The pace of grocery inflation in Britain slowed to 4.7% in the four weeks to 2 November, down from 5.2% in the prior four-week period, according to data from Worldpanel by Numerator (formerly Kantar). The slowdown comes as supermarkets ramped up pre-Christmas promotions, offering incentives to shoppers already bracing for further tax rises in the upcoming budget.
Retailers’ aggressive promotion strategy appears to be one of the key factors in the inflation cooling. Worldpanel’s data show that spending on deals grew by 9.4% year-on-year during the four-week period, while spending on full-priced goods rose just 1.8%.
However, with grocery sales growth at 3.2%, which lags behind inflation, it suggests households are buying fewer items or opting for cheaper brands and discount chains to stretch their budgets.
Which Items Are Going Up – and Which Down?
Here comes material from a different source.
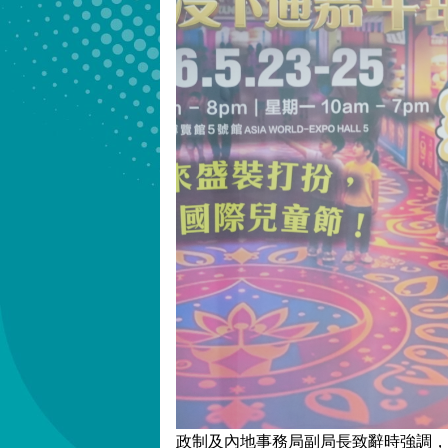
政制及內地事務局副局長致辭時強調，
Worldpanel noted that the fastest price rises were in categories such as chocolate confectionery, fresh meat and coffee, while the largest price falls were seen in kitchen roll and toilet paper, sugar confectionery and dog food.
This pattern suggests that cost pressures remain in more essential and premium-taste categories, while basic goods and household consumables are seeing more competitive pricing and stronger promotional efforts.
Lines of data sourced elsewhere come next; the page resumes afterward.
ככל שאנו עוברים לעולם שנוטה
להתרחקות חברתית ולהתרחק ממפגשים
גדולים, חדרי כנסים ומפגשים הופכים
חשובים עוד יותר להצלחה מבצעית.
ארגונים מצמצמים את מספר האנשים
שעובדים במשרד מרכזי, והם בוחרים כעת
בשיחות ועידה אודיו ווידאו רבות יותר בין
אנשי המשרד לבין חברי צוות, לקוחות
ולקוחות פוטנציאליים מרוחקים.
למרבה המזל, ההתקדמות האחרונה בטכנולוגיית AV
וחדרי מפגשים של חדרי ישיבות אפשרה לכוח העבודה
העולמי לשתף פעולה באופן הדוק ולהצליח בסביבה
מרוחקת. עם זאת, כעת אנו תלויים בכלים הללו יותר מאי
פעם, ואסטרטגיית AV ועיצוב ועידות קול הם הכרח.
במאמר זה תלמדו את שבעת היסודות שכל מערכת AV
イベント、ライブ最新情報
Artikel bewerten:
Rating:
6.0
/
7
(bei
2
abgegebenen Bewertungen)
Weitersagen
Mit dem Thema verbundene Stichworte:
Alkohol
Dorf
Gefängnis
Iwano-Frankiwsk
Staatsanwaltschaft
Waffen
Retailers and Market Shares: Winners and Losers
Discount and value chains are gaining momentum. Over the 12-week period to 2 November, Lidl’s sales grew 10.8%, making it the fastest growing physical grocer in the UK. Meanwhile, top chains such as Tesco and Sainsbury’s continued to gain market share, while Asda’s sales fell 3.9%, and its market share dropped by one percentage point to 11.6%. Among online and up-market grocers, Ocado posted a striking 15.9% growth in the same period.
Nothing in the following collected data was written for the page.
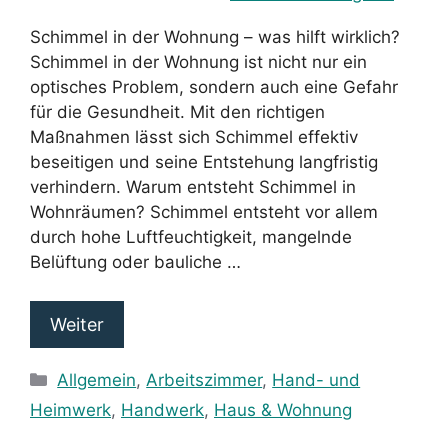
Schimmel in der Wohnung – was hilft wirklich?
Schimmel in der Wohnung ist nicht nur ein
optisches Problem, sondern auch eine Gefahr
für die Gesundheit. Mit den richtigen
Maßnahmen lässt sich Schimmel effektiv
beseitigen und seine Entstehung langfristig
verhindern. Warum entsteht Schimmel in
Wohnräumen? Schimmel entsteht vor allem
durch hohe Luftfeuchtigkeit, mangelnde
Belüftung oder bauliche …
Weiter
Kategorien
Allgemein
,
Arbeitszimmer
,
Hand- und
Heimwerk
,
Handwerk
,
Haus & Wohnung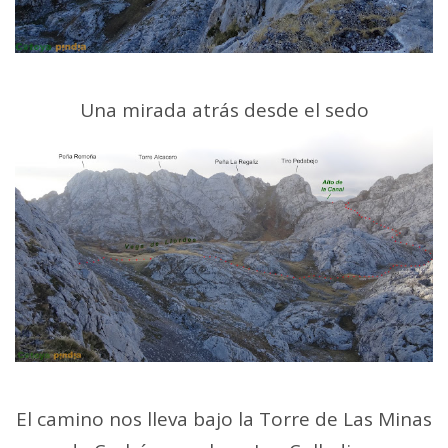
Una mirada atrás desde el sedo
El camino nos lleva bajo la Torre de Las Minas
Link to the Cost-of-Living Pressure & Budget Context
The grocery inflation figures come amid the broader UK cost-of-living crisis, where households have faced elevated prices for food, fuel, utilities and everyday essentials for several years. With the next official inflation figures due on 19 November and the Rachel Reeves-led budget scheduled for 26 November, the data takes on added significance for policymakers and consumers alike. Retailers are clearly aware of these pressures: Fraser McKevitt, head of retail and consumer insight at Worldpanel, noted that “Christmas ads are hitting our screens … Retailers are very alive to the financial struggles some households are facing, not least ahead of this year’s budget.”
Implications & Outlook
Though the slowdown in grocery inflation to 4.7% offers some breathing room for households, underlying pressures remain. Inflation in essential food categories remains elevated, and the fact that sales growth is trailing inflation suggests shoppers are adapting behaviour—buying less, switching brands, or choosing discounters.
Analysts warn that this could be the “new normal” if macro-economic conditions remain weak, wages remain stagnant, and cost pressures—such as taxes, energy and regulatory burdens—persist. The budget later this month will be closely watched: any further tax rises or cost burdens on retailers risk reversing this modest relief by driving prices back upward.